Perhaps the most drastic recent change in the law originated in Nevada and has been followed in Massachusetts. A new Nevada law requires that a company encrypt PII before transferring the data "outside of the secure system of the business." A similar Massachusetts regulation, which takes effect on January 1, 2010, may be even stricter. Whereas the Nevada law regulates the transmission of PII, the Massachusetts version also requires the encryption of all portable PII, including data stored on laptops or removable memory devices. In both cases, the scope of the state law is unclear, particularly as it relates to businesses that are physically located outside the state but electronically collect information from state residents. There is also some doubt that the states have the authority to impose their encryption requirements on transactions involving interstate commerce. So the ultimate impact of these laws on business remains to be seen.

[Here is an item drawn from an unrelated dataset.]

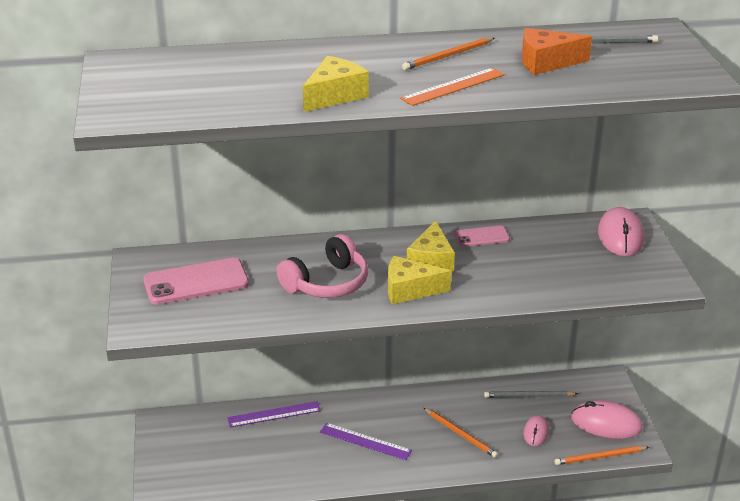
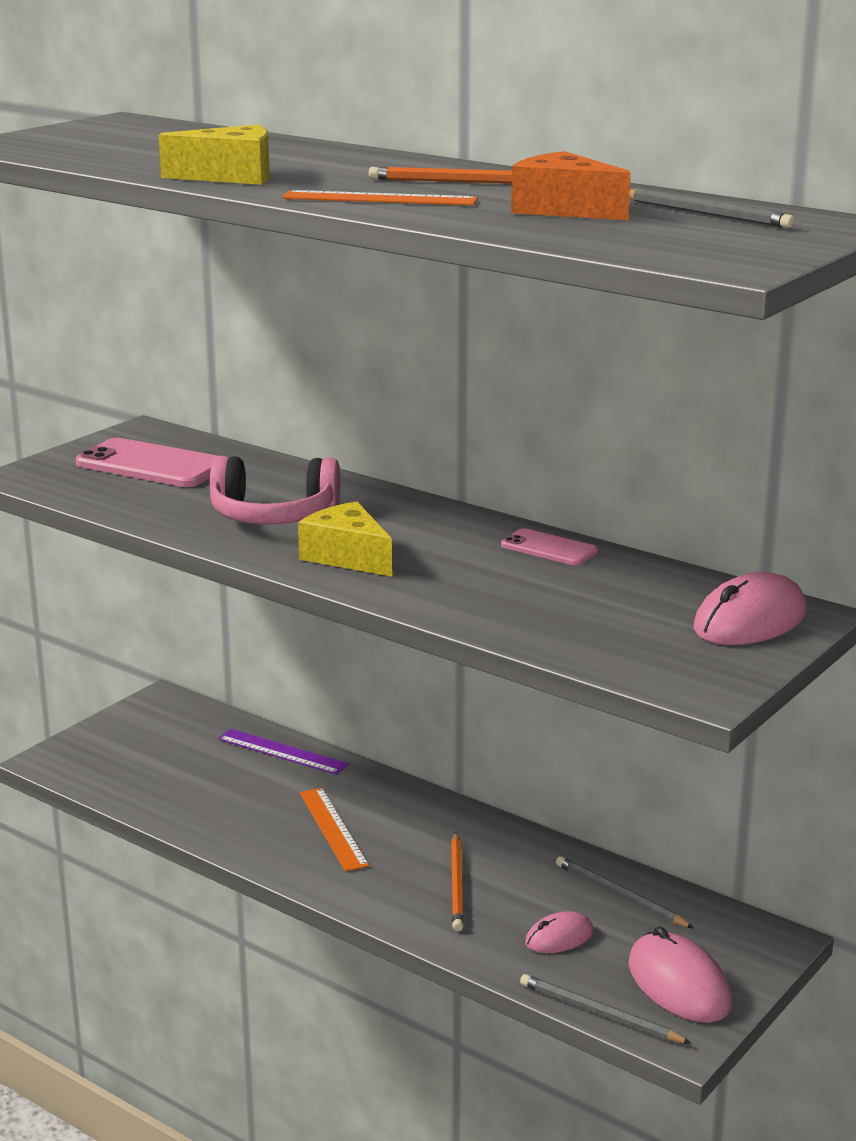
camera: 45 degrees right, 10 degrees down
purple ruler [320,423,412,460] -> orange ruler [300,788,369,872]
yellow cheese [407,220,455,273] -> none
orange pencil [554,446,649,465] -> grey pencil [520,974,691,1044]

On a practical level, the future of data security law is clear: every company that collects or maintains PII should develop and implement a reasonable data security program. There are multiple sources for sensible suggestions for a program, including the Federal Trade Commission manual establishing "best practices" for protecting personal information (which is available on the FTC website) and the California Business Privacy Handbook (which is available on the California privacy website). In our April seminar, we will pull together suggestions from these and other sources to present a pragmatic plan for compliance with the data security obligations.